2011 : Les TCSistes en Champagne-Ardenne !

Pour sa 13e édition, le festival de Non Labour et Semis Direct (NLSD) a installé ses stands au lycée agricole de Saint Pouange. Une structure de formation de 300 élèves de la classe de 4ème au BTS, dans le département de l’Aube, à quelques kilomètres de Troyes.

Après le LEGTA de Vendôme en 2009, le NLSD s’est une fois de plus tourné vers les futurs professionnels de l’agriculture et leurs formateurs. L’association du semis direct de la Coordination Rurale passe le message aux prochains artisans de nos productions agricoles. Les techniques culturales étant en constante évolution, les futurs agriculteurs doivent bénéficier des acquis et être associés à nos démarches prospectives.

De nombreux agriculteurs de la région Champagne Ardenne, réunis en groupes de travail sur l’agronomie et le sol sont des assidus du NLSD. La venue du festival sur leurs terres est un juste retour des choses.

2000 visiteurs de toutes régions et même de pays voisins ont franchi l’entrée de ce festival 2011 qui restera comme un des bons souvenirs de la manifestation. Le NLSD s’instaure comme la journée de référence nationale pour les TCSistes. C’est la journée d’échange des informations et des expériences, positives ou négatives, avant la rentrée et le démarrage des semis. De nombreux agriculteurs qui se côtoient très régulièrement par forum internet interposé, peuvent ainsi mettre une tête et un nom derrière un pseudo. C’est un plaisir de reconnaître les bannières des ACE ou des Agricools.

13 ans, ce n’est pas encore la majorité, mais le début de l’adolescence. Nous constatons bien, depuis les derniers festivals, que l’époque des tâtonnements est révolue. Le stade de maturité est en voie d’être atteint. Les recommandations techniques arrivent à un niveau de réussite confirmée. Les réflexions sur les méthodes culturales ont indéniablement progressé. Nous avons pu constater au cours de cette journée combien les agriculteurs étaient attentifs à ces évolutions. La majorité considère que ces résultats, obtenus avec de maigres moyens et indépendamment des circuits de la recherche conventionnelle, seront indispensables pour accompagner l’agriculture du XXIe siècle.

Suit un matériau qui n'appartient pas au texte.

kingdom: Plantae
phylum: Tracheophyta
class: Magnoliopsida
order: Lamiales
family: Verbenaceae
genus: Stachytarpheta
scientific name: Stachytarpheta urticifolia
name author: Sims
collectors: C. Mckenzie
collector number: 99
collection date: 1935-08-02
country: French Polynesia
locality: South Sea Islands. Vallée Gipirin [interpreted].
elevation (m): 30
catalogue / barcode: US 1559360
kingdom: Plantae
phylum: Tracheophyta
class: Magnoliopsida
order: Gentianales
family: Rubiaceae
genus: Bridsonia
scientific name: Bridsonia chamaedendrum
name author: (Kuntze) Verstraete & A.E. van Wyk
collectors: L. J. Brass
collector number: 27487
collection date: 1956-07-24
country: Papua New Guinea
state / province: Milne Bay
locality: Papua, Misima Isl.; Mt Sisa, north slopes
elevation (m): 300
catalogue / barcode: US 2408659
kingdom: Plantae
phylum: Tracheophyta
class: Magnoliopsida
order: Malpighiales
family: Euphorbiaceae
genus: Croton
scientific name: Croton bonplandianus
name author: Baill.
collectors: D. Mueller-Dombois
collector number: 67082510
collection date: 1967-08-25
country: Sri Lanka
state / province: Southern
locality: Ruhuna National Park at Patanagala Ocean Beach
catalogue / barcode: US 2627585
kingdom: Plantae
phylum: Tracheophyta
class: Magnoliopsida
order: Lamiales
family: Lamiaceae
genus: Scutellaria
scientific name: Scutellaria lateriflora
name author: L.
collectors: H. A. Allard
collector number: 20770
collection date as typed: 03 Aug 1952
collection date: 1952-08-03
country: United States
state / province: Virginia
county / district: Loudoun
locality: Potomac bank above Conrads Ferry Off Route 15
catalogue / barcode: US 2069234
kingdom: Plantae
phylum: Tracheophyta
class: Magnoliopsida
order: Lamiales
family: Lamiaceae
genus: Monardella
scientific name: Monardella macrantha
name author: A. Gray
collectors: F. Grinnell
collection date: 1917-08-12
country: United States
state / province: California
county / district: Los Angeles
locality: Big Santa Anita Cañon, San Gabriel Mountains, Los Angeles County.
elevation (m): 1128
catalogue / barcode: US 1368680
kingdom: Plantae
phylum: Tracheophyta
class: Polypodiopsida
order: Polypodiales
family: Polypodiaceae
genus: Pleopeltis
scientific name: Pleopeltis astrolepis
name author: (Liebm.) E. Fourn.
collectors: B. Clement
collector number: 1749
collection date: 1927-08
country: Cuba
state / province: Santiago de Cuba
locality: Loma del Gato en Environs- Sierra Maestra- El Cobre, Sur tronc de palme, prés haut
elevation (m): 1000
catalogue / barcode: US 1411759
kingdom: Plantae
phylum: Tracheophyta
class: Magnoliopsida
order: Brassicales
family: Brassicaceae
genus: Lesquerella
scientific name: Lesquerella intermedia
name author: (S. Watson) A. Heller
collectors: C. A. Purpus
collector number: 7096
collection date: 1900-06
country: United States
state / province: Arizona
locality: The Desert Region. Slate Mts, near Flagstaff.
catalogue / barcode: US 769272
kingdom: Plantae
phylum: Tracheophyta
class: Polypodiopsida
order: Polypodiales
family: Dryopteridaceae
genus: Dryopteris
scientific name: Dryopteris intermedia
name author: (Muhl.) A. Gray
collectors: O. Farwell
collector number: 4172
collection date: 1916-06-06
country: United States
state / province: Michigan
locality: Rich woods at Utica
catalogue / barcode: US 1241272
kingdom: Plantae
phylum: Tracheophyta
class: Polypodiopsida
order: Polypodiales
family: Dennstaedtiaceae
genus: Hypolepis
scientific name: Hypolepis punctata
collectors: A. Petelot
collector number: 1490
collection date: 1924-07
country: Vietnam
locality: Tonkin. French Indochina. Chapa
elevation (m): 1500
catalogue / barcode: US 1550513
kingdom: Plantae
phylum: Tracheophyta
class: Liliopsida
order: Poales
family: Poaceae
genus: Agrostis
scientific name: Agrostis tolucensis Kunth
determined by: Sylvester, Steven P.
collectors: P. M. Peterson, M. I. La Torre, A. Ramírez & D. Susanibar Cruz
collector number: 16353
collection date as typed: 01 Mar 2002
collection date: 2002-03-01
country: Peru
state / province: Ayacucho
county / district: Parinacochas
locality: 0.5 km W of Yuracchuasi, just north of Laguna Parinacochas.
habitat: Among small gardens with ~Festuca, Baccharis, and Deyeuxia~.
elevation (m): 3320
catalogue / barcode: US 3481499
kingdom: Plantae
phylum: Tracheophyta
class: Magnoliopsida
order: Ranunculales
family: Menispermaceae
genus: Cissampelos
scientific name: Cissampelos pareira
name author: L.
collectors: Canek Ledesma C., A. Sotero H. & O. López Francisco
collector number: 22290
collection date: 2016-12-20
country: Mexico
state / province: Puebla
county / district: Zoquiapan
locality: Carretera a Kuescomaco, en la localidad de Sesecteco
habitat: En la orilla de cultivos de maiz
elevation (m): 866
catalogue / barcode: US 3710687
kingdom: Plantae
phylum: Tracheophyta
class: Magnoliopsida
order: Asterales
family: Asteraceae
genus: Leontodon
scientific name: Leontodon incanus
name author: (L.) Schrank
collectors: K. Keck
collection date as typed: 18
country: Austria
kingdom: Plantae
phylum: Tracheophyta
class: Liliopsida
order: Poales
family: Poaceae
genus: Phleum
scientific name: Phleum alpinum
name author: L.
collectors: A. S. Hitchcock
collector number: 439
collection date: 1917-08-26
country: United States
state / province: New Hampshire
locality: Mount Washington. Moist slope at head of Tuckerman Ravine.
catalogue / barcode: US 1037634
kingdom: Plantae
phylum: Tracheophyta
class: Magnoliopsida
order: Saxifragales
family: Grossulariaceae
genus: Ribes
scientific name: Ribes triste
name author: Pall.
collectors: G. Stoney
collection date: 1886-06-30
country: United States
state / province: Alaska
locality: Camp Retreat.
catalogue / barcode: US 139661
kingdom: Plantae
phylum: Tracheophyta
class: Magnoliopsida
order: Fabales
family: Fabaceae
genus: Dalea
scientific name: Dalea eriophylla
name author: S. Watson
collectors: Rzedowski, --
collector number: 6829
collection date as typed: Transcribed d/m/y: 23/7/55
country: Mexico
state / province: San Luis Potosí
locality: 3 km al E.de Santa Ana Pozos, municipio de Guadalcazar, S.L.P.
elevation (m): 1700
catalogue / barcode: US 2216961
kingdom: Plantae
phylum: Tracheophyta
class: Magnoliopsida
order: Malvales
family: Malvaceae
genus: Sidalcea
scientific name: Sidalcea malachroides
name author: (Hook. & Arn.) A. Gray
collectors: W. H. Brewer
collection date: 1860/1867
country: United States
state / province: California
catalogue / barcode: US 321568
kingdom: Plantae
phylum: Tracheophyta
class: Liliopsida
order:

L’augmentation des intrants qui a été reprochée aux système culturaux simplifiés, avec la surconsommation de glyphosate, et éventuellement d’engrais (pour gérer des concurrences entre plantes), est inversée avec des solutions simples comme le rouleau Faca et l’obtention d’un sol qui procure à la plante un support de développement de meilleure qualité, lui assurant un meilleur état sanitaire.

2011 aura été un bon cru pour le NLSD : une formule en parfaite adéquation avec les préoccupations des agriculteurs afin de trouver des modèles qui répondront aux exigences économiques et réglementaires de demain, pour sécuriser l’avenir de notre profession.

23 constructeurs étaient présents à Saint Pouange pour présenter leurs dernières nouveautés d’outils destinés au NL et au SD.

Le déchaumage revient à l’ordre du jour. Il est même considéré comme essentiel dans l’itinéraire technique simplifié en permettant les faux semis, l’élimination mécanique des repousses et la conservation d’un bon niveau hydrique du sol.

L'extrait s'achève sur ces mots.